The problem is that the foreach loop only creates a single course
variable for all of the loop iterations, and this single variable is then captured into a closure. Also remember that the filters aren't actually executed until after the loop. Put those together, and by the time the filters execute this single course
variable has advanced to the last item in the Courses filter; you only check against that one last course.
I see four ways to fix the problem.
First
Create a new variable for each iteration of the loop (this is probably your best quick fix)
IQueryable<Student> filteredStudents = context.Students;
foreach (Course course in filter.Courses) {
if (course != null) {
int CourseID = course.CourseID;
filteredStudents = filteredStudents
.Where(s => s.Courses.Select(c => c.CourseID).Contains(CourseID));
}
}
List<Student> studentList = filteredStudents.ToList<Student>();
Second
Resolve the IEnumerable expression inside the loop (probably much less efficient):
IEnumerable<Student> filteredStudents = context.Students;
foreach (Course course in filter.Courses) {
if (course != null) {
filteredStudents = filteredStudents
.Where(s => s.Courses.Select(c => c.CourseID).Contains(course.CourseID))
.ToList();
}
}
List<Student> studentList = filteredStudents.ToList<Student>();
Third
Use more appropriate linq operators/lambda expressions to eliminate the foreach loop:
var studentList = context.Students.Where(s => s.Courses.Select(c => c.CourseID).Intersect(filter.Courses.Select(c => c.CourseID)).Any()).ToList();
Or in a more readable way:
IQueryable<Student> filteredStudents = context.Students;
var courses = filter.Courses.Select(c => c.CourseID);
var studentList = filteredStudents
.Where(s => s.Courses.Select(c => c.CourseID)
.Intersect(courses)
.Any()
).ToList();
If you play with this a bit, the performance should meet or far exceed the foreach loop through clever internal use of HashSets or — if you're very lucky — by sending a JOIN query to the DB). Just be careful, because it's easy to write something here that make numerous "extra" calls out to the DB inside that Intersect()
or Any()
method.

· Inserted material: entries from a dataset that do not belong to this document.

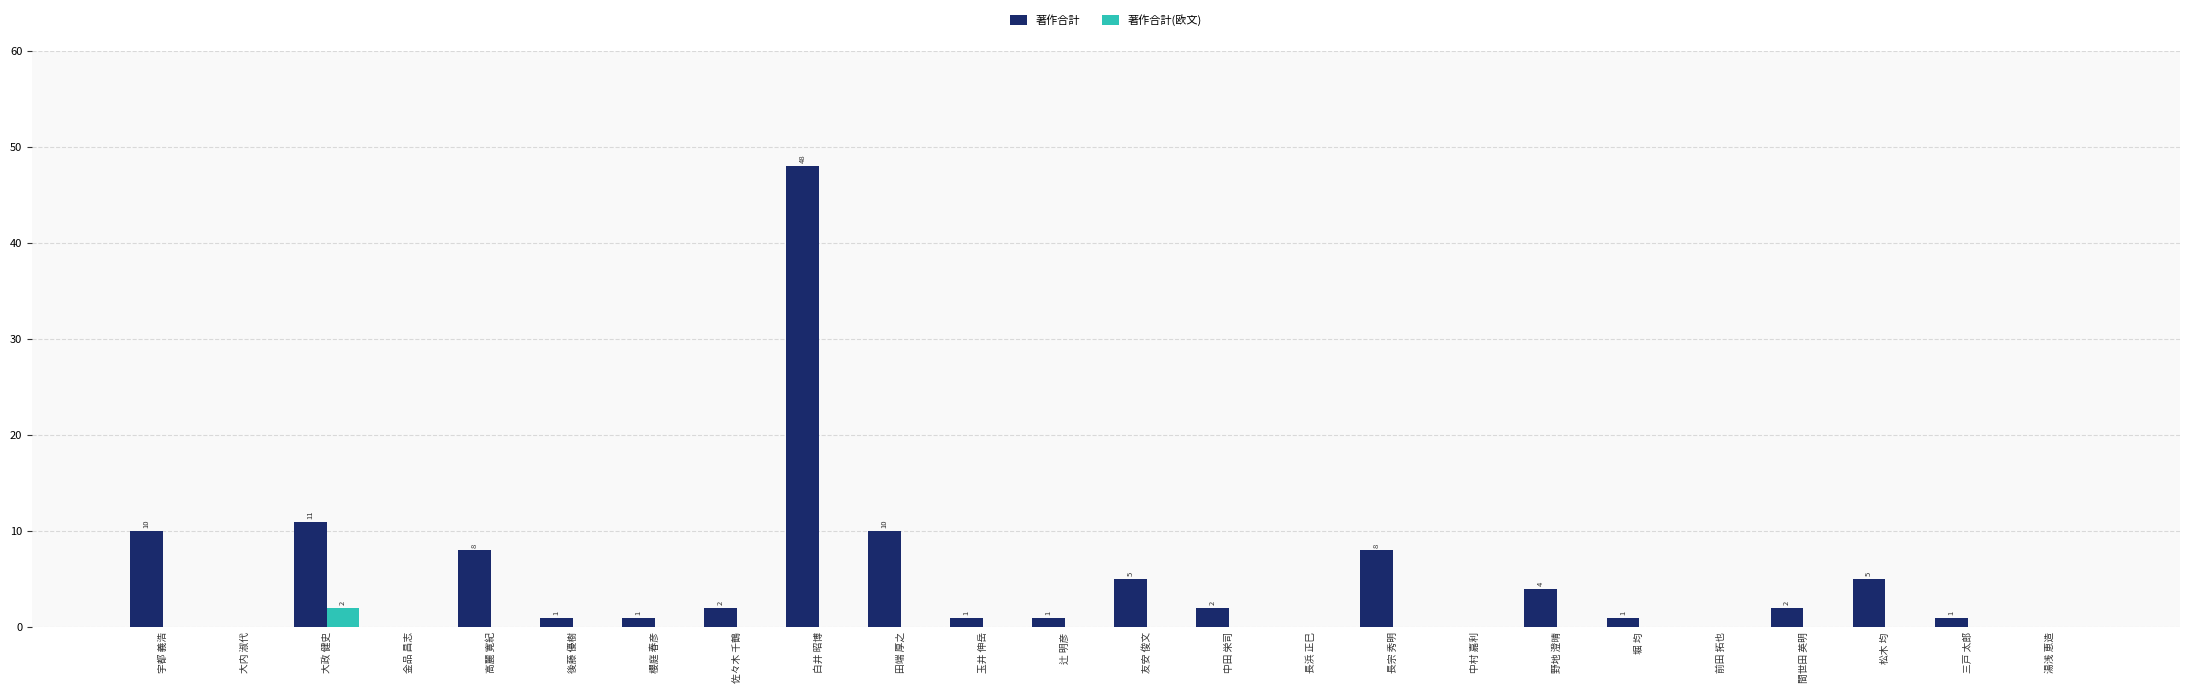

Reading right to left, what are all the values shown in this chart?

著作合計: 0	1	5	2	0	1	4	0	8	0	2	5	1	1	10	48	2	1	1	8	0	11	0	10
著作合計(欧文): 0	0	0	0	0	0	0	0	0	0	0	0	0	0	0	0	0	0	0	0	0	2	0	0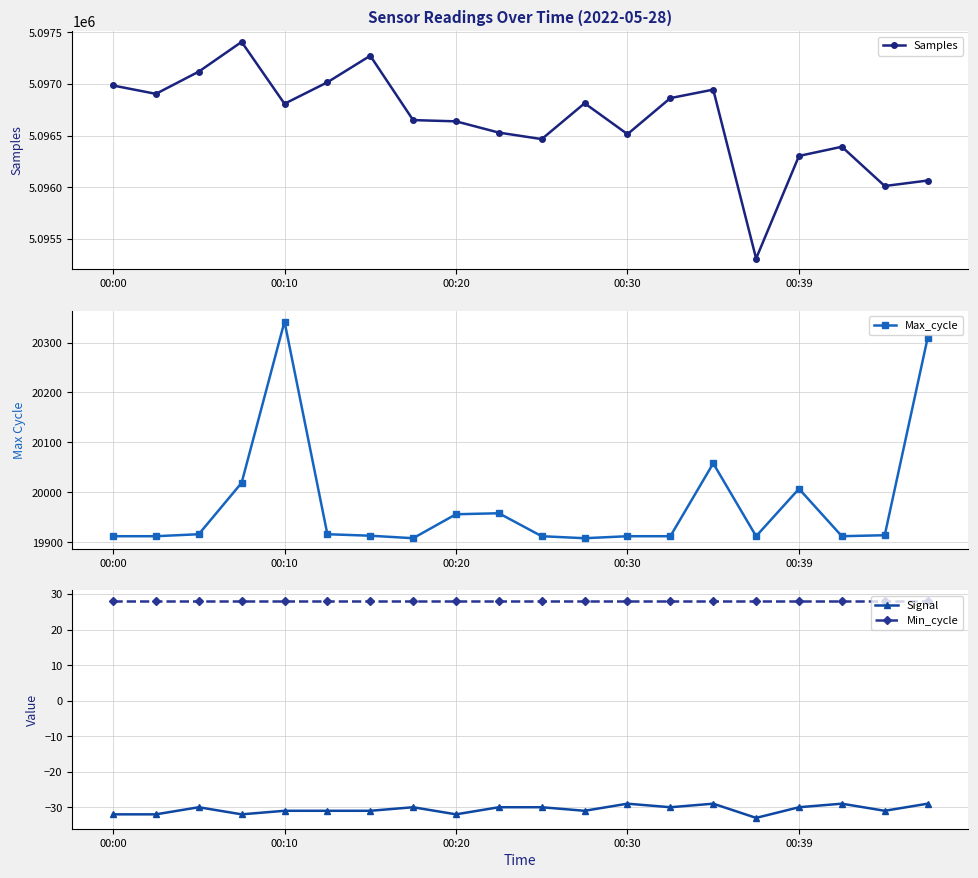

What is the highest value of the Min_cycle series?

28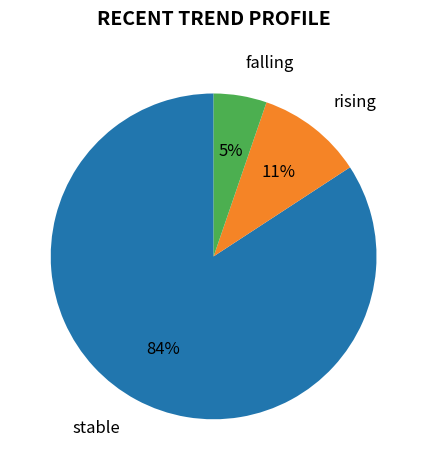

Is there a majority slice in this chart?

Yes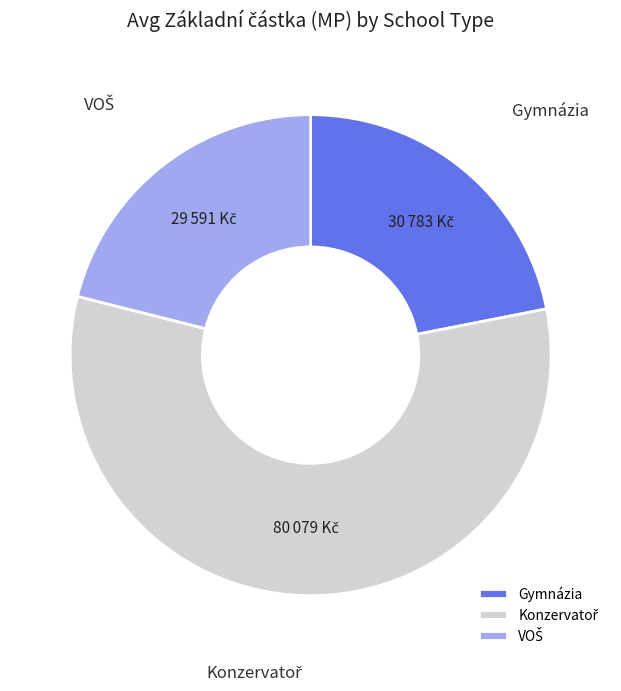

True or false: Gymnázia accounts for 22% of the total.

True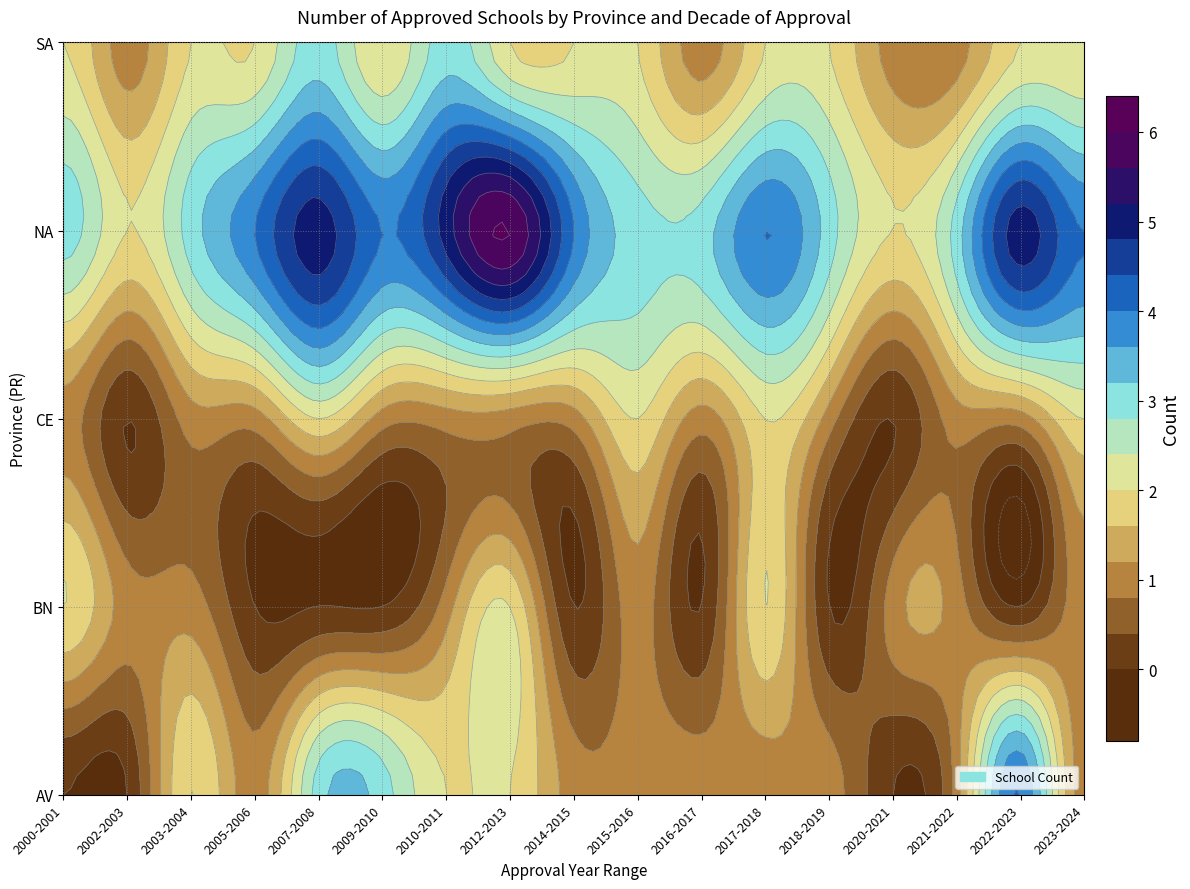

What is the difference between the second highest and minimum values in the AV series?

3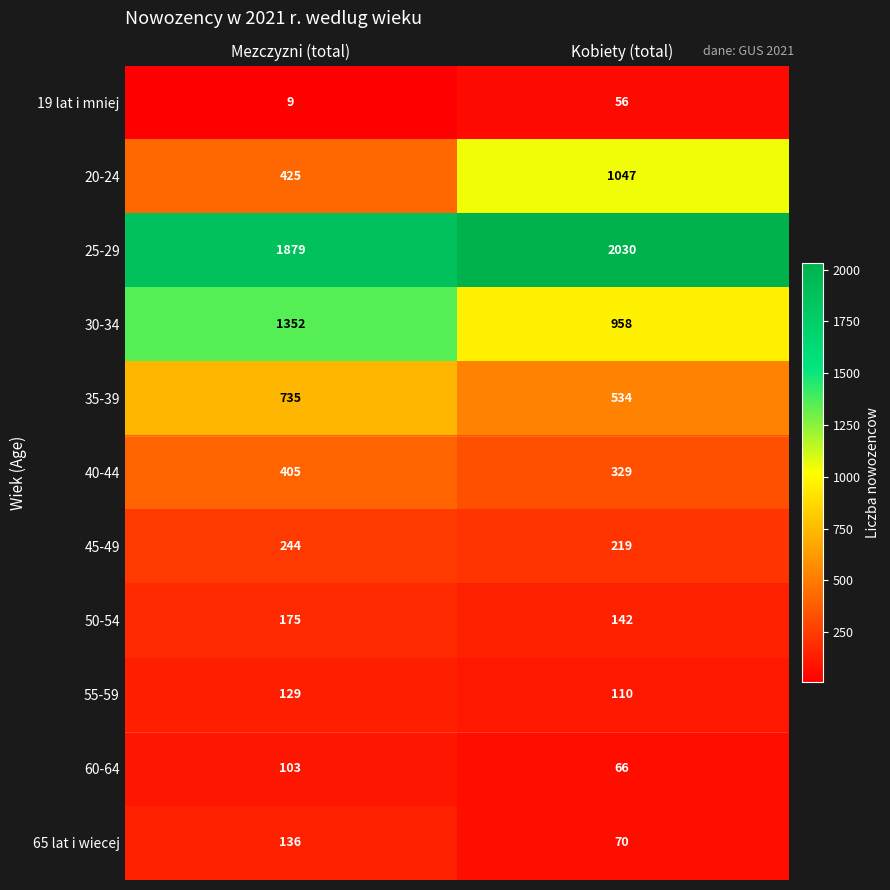

Reading left to right, extract all data points from this chart.

19 lat i mniej: Mezczyzni (total)=9	Kobiety (total)=56
20-24: Mezczyzni (total)=425	Kobiety (total)=1047
25-29: Mezczyzni (total)=1879	Kobiety (total)=2030
30-34: Mezczyzni (total)=1352	Kobiety (total)=958
35-39: Mezczyzni (total)=735	Kobiety (total)=534
40-44: Mezczyzni (total)=405	Kobiety (total)=329
45-49: Mezczyzni (total)=244	Kobiety (total)=219
50-54: Mezczyzni (total)=175	Kobiety (total)=142
55-59: Mezczyzni (total)=129	Kobiety (total)=110
60-64: Mezczyzni (total)=103	Kobiety (total)=66
65 lat i wiecej: Mezczyzni (total)=136	Kobiety (total)=70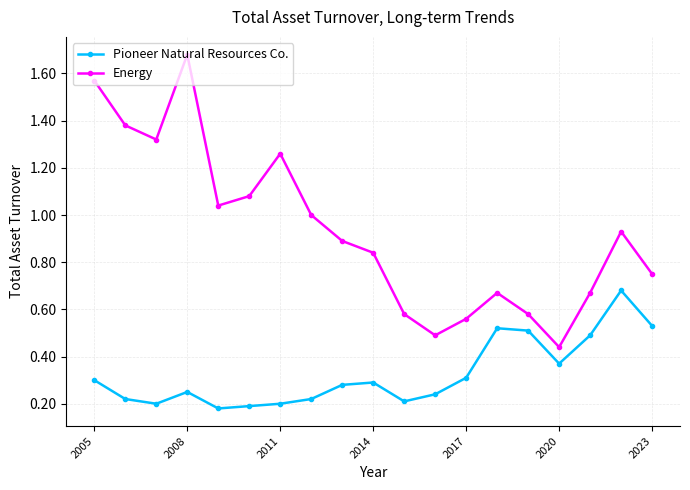

True or false: Energy and Pioneer Natural Resources Co. intersect in this chart.

False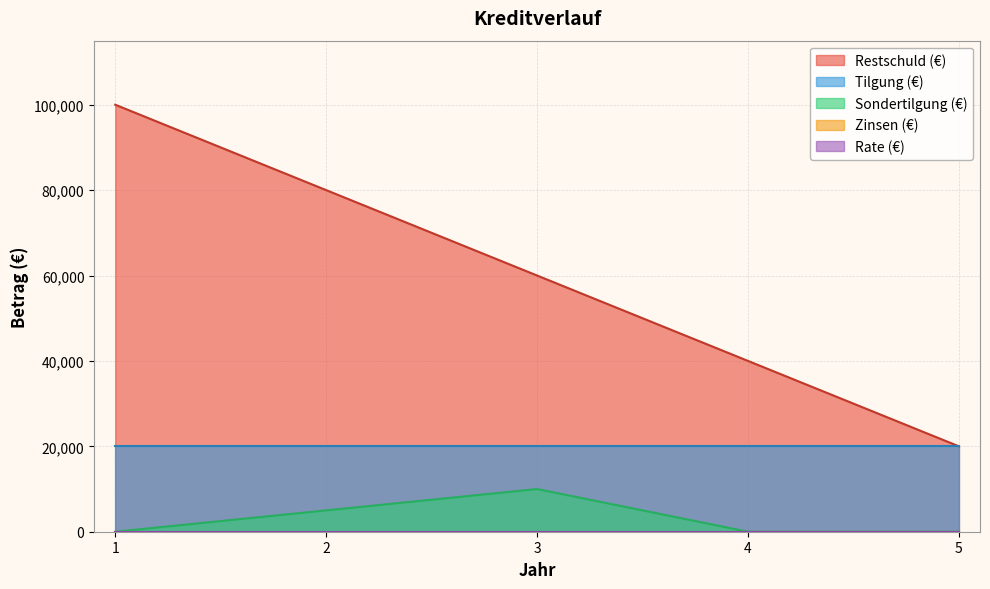

Reading left to right, transcribe all the data shown in this chart.

Restschuld (€): 100000	80000	60000	40000	20000
Tilgung (€): 20000	20000	20000	20000	20000
Sondertilgung (€): 0	5000	10000	0	0
Zinsen (€): 0	0	0	0	0
Rate (€): 0	0	0	0	0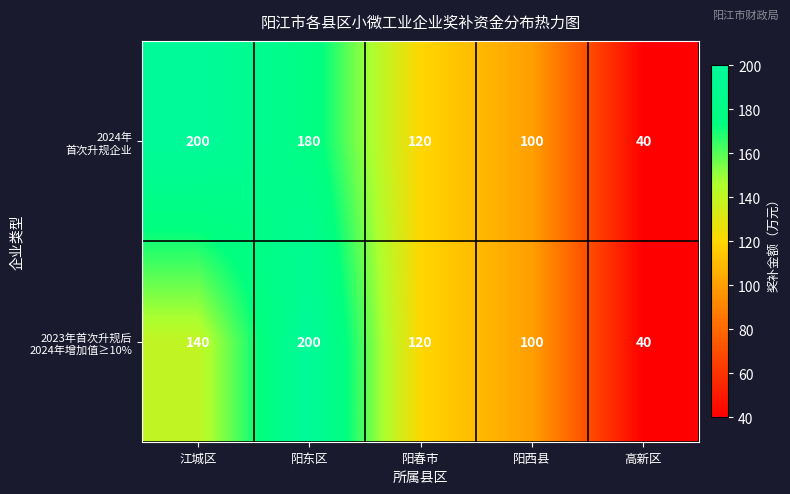

Which category has the lowest value across all series?

高新区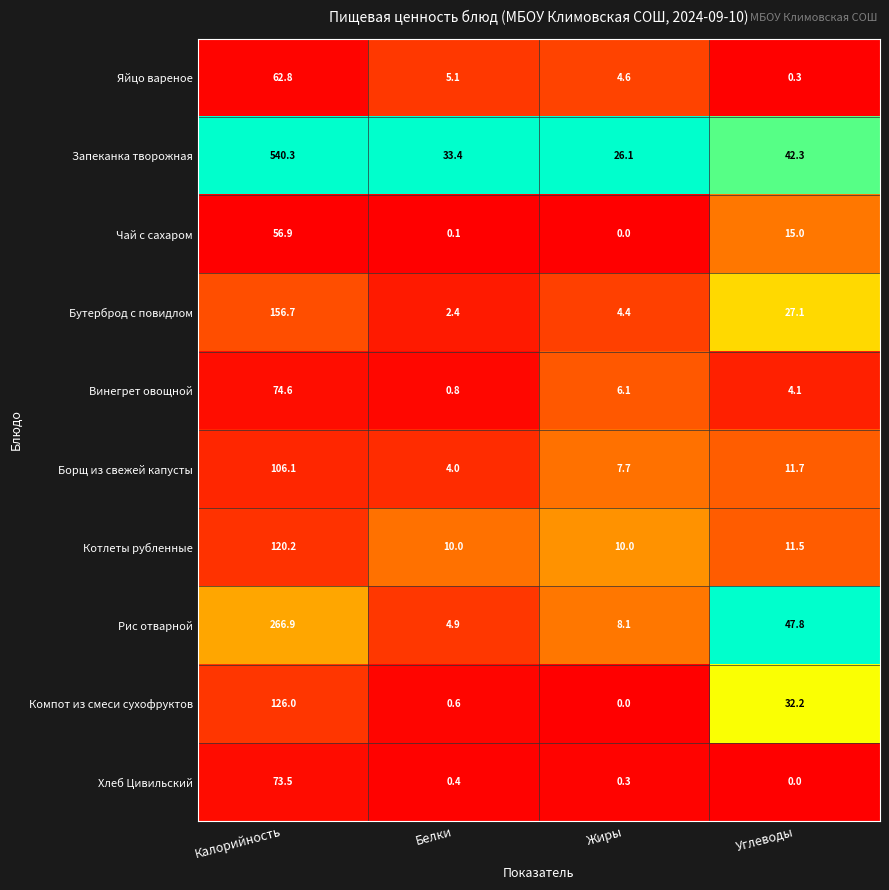

How many categories are shown in the chart?

4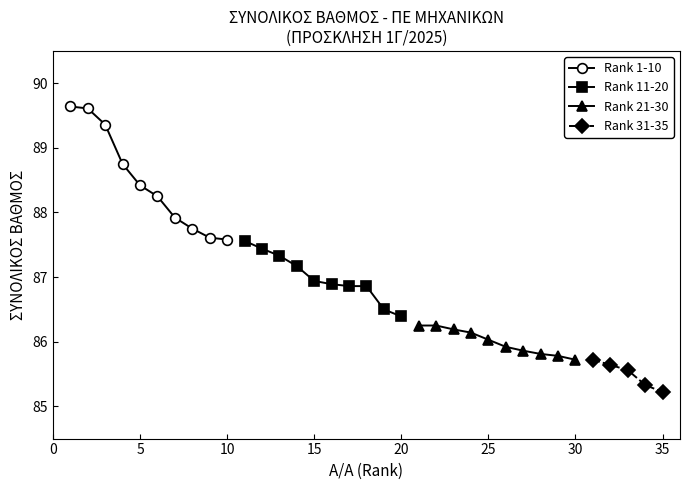

How many data points in Top 10 (Rank 1-10) are above 88?

6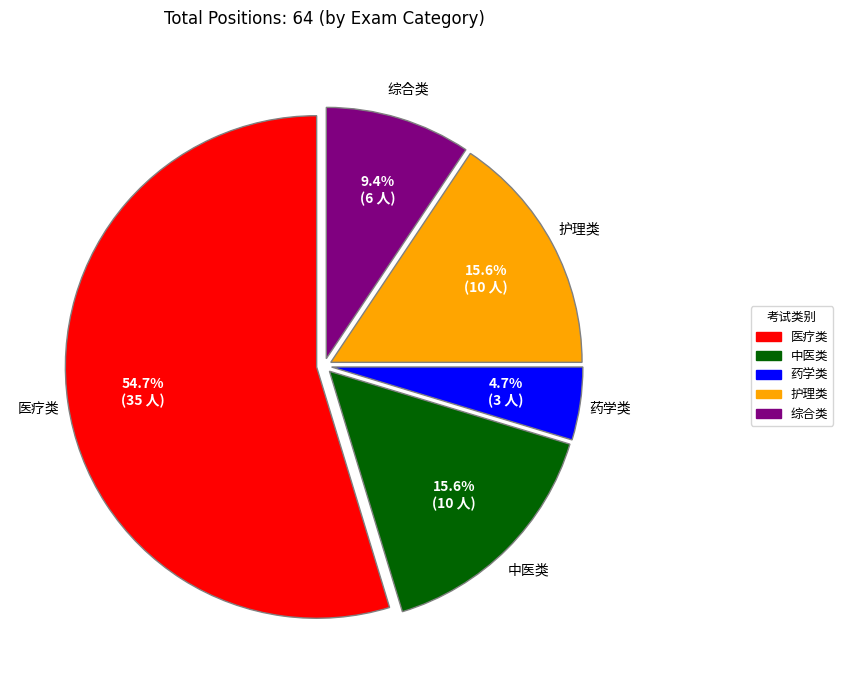

Rank the categories by value from lowest to highest.

药学类, 综合类, 中医类, 护理类, 医疗类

Even so, this is the option I tend to prefer, with the exception that I probably wouldn't bother to call .ToList()
at the end.
This also illustrates why I don't have much use for ORMs like Entity Framework, linq-to-sql, or even NHibernate or ActiveRecord. If I'm just writing SQL, I can know I'm getting the correct join query. I could do that with an ORM, too, but now I still need to know about the specific SQL I'm creating, and I also have to know how to get the ORM to do what I want.
Fourth
Use C# 5.0. This is fixed in the most recent version of C#, so that each iteration of a for/foreach loop is its own variable.